Anything can be a weapon in the 21st century

Anything can be a weapon in the 21st century

Conventional weapons are becoming more and more expensive; public opinion (even in authoritarian regimes) less and less tolerant of combat casualties and, for that matter, gone are the days when power was measured by the number of coal mines or seaports. warm waters. States have always used nonmilitary means to intimidate, provoke, or entangle the enemy and gain victory.. However, today's world is more complex and inextricably interconnected than at any time before. Traditionally, interdependence was considered to prevent wars. Which was true in a way, but the tensions that led to contention did not go away, so interdependence became the new battleground. Wars without fighting, conflicts settled with all sorts of unconventional meansfrom subversion to sanctions, from memes to murder, may well be becoming the new normal.

As a result, the dividing lines between war and peace can be blurred to near irrelevance, and "victory" no longer goes beyond signaling that today's day was a good one, with no guarantees about what tomorrow will bring. Instead, we will live in a world marked by ongoing, often unnoticed and endless low-intensity conflict, where even our allies can be our opponents. We have reached a time when, especially with regard to the current confrontation between Russia and Western countries, there is talk of the "weaponization" of this or that, from information to violent football fans. . Strange as that last sounded, yes: after Russian fanaty supporters clashed with British hooligans in France during Euro 2016, a "domestic government source" He declared, with self-righteousness and little foundation, that "what happened seems to be an extension of the hybrid war launched by Putin."

When everything can be turned into a weapon, it would seem that this concept loses all meaning. This is a valid objection up to a point, for as much as all things are susceptible to being used as a weapon, some of them are more susceptible than others. This book is a field guide to the new way of warfare, or perhaps a new way of warfare, or even the new world of warfare.. It is not so much a prediction as an introduction to a possible trajectory in the future. As the COVID pandemic has reminded us, life takes many unexpected turns. It is easiest to consider that the future described here is dystopian, characterized by eternal conflict, in which everything can be wielded as a weapon. And yet I for one would much rather be attacked with memes than with nukes and luckily information warfare doesn't include bombing

artillery.
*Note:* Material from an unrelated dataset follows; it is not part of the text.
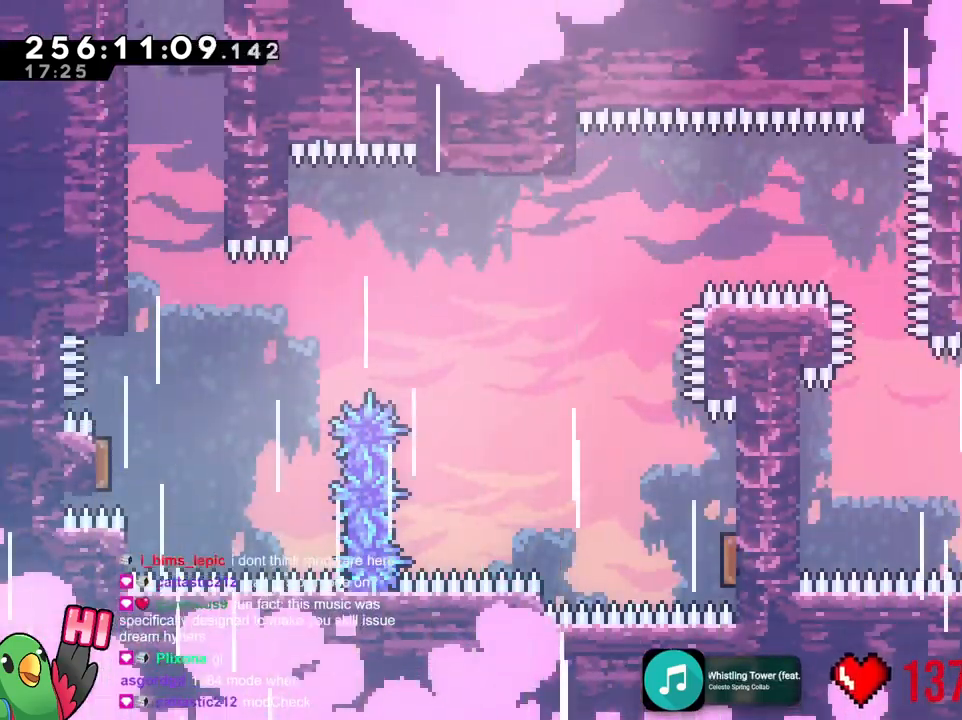
Gameplay with a controller (Nintendo layout); each line is a JSON object with the inputs held at the frame after it. "events" lists button and stick changes between this image and that frame as [ms after this image, input, new state], when the widget could be followed in between. Not read: B DPAD_DOWN DPAD_LEFT DPAD_RIGHT HOME L2 L3 R1 R3 SELECT START Y.
{"buttons": [], "left_stick": "center", "right_stick": "center", "events": [[267, "left_stick", "center"]]}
I cannot even imagine a future characterized by bloodless conflicts – people continue to die from economic sanctions, anti-vaccine misinformation and the misappropriation of funds destined for health – but one that is at least not so bloody, in which direct war between one state and another is less practicable as a default method. It's also a world where the good guys in the movie, if they get their act together, are in a position to use those same tools just as effectively as the bad guys. Yes, I am using these terms ironically, because in geopolitics everyone serves their own interests, which are rarely good or bad as a whole, but rather ugly to varying degrees. And yet, it is possible to draw some faint and blurred lines that separate those powers more or less committed to stability and an international order based on legality from those who generally have no qualms about ignoring both.

Ultimately, the purpose of this work is nonpartisan. Like it or not, this is one of the paths that the world may well be taking. It is always possible to complain about the use against us that other more alert and agile powers, with less scruples, may be making of these instruments, but if all we do is react, we will never go beyond complaining. And in the end, nothing is as powerful as the weaponization of the intellect and imagination at our service.

To know more

“Everything is a weapon. A field guide to the new wars.